(Requirement) Here is a set of records. Copy them all exactly.

- Opening Delimiter -

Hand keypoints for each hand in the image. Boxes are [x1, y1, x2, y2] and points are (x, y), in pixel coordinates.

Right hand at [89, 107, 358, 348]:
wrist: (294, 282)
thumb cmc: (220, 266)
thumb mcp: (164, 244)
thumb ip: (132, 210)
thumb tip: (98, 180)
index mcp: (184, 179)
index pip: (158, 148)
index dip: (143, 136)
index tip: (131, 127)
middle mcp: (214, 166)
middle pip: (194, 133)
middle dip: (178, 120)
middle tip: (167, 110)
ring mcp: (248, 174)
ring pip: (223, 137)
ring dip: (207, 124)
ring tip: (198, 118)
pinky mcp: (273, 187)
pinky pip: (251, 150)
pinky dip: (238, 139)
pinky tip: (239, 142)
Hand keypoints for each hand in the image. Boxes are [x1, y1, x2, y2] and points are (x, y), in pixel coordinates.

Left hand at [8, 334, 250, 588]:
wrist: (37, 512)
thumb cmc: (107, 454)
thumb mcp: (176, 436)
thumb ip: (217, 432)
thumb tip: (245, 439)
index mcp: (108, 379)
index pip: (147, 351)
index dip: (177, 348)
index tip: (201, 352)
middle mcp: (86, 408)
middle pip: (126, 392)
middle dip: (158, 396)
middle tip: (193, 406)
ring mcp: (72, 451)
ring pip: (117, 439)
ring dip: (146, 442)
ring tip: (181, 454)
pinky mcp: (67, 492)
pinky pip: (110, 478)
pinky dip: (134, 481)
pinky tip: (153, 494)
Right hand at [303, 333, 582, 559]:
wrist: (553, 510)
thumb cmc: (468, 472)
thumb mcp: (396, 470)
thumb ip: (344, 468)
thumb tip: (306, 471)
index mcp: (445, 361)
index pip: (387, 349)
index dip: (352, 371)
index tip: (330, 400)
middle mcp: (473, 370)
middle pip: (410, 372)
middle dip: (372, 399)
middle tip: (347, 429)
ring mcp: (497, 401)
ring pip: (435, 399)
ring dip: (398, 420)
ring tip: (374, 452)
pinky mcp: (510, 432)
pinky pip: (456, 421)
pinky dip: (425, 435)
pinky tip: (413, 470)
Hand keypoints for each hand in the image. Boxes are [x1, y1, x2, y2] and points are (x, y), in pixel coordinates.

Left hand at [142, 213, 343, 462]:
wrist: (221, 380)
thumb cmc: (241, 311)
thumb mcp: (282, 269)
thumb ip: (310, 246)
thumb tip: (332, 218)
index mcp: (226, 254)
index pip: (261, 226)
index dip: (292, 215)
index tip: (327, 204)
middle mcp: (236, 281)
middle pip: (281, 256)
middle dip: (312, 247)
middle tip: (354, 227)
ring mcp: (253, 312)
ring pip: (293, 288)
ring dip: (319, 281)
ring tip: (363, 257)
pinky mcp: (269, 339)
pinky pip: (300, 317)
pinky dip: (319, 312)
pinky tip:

- Closing Delimiter -

(Task result)
Hand keypoints for each hand in the image. Boxes are [x1, y1, x2, y2] and points are (x, y), in pixel coordinates.

Right hand at [89, 107, 358, 348]:
wrist: (294, 282)
thumb cmc: (220, 266)
thumb mcp: (164, 244)
thumb ip: (132, 210)
thumb tip: (98, 180)
index mcp: (184, 179)
index pip: (158, 148)
index dip: (143, 136)
index tip: (131, 127)
middle mcp: (214, 166)
middle pip: (194, 133)
middle dip: (178, 120)
middle tip: (167, 110)
ring mcp: (248, 174)
ring pip: (223, 137)
ring dip: (207, 124)
ring tip: (198, 118)
pinky mcp: (273, 187)
pinky pip: (251, 150)
pinky dip: (238, 139)
pinky tip: (239, 142)
Hand keypoints for each hand in the image. Boxes are [x1, y1, x2, y2] and points are (x, y), in pixel coordinates.

Left hand at [8, 334, 250, 588]:
wrist: (37, 512)
thumb cmc: (107, 454)
thumb mcp: (176, 436)
thumb ip: (217, 432)
thumb tip: (245, 439)
index mcp: (108, 379)
index pip: (147, 351)
index dip: (177, 348)
index tip: (201, 352)
middle mcp: (86, 408)
middle pip: (126, 392)
middle dip: (158, 396)
middle tip: (193, 406)
ring mcp: (72, 451)
ring pip: (117, 439)
ring dip: (146, 442)
ring tip: (181, 454)
pinky mcp: (67, 492)
pinky pip: (110, 478)
pinky dip: (134, 481)
pinky tip: (153, 494)
Right hand at [303, 333, 582, 559]:
wrist: (553, 510)
thumb cmc: (468, 472)
thumb mcp: (396, 470)
thumb ip: (344, 468)
thumb tip: (306, 471)
index mcp: (445, 361)
index pip: (387, 349)
index dip: (352, 371)
index tip: (330, 400)
middle mcp: (473, 370)
middle pip: (410, 372)
middle dip: (372, 399)
middle tip: (347, 429)
ring mcp: (497, 401)
ring pip: (435, 399)
ring dip: (398, 420)
ring tip: (374, 452)
pinky mcp: (510, 432)
pinky pip: (456, 421)
pinky dip: (425, 435)
pinky tip: (413, 470)
Hand keypoints for each hand in the image. Boxes are [x1, y1, x2, y2] and points are (x, y), in pixel coordinates.

Left hand at [142, 213, 343, 462]:
wrist: (221, 380)
thumb cmc: (241, 311)
thumb mcp: (282, 269)
thumb ip: (310, 246)
thumb tip: (332, 218)
index mcp: (226, 254)
index pip: (261, 226)
index dip: (292, 215)
index tip: (327, 204)
middle mcp: (236, 281)
middle pip: (281, 256)
middle dip: (312, 247)
middle tip: (354, 227)
ring mcp: (253, 312)
ring pip: (293, 288)
ring dip: (319, 281)
ring tip: (363, 257)
pinky mcp: (269, 339)
pinky pip: (300, 317)
pinky dip: (319, 312)
pinky tip:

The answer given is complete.